→ Exercise prompt
Write out each of the lines below with no changes, and leave the pictures out of your answer.

→ Exercise materials

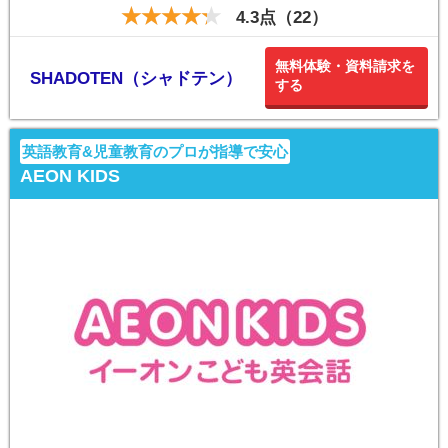
4.3点（22）
無料体験・資料請求を
SHADOTEN（シャドテン）
する
英語教育&児童教育のプロが指導で安心
AEON KIDS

→ Answer to this task
4.3点（22）
無料体験・資料請求を
SHADOTEN（シャドテン）
する
英語教育&児童教育のプロが指導で安心
AEON KIDS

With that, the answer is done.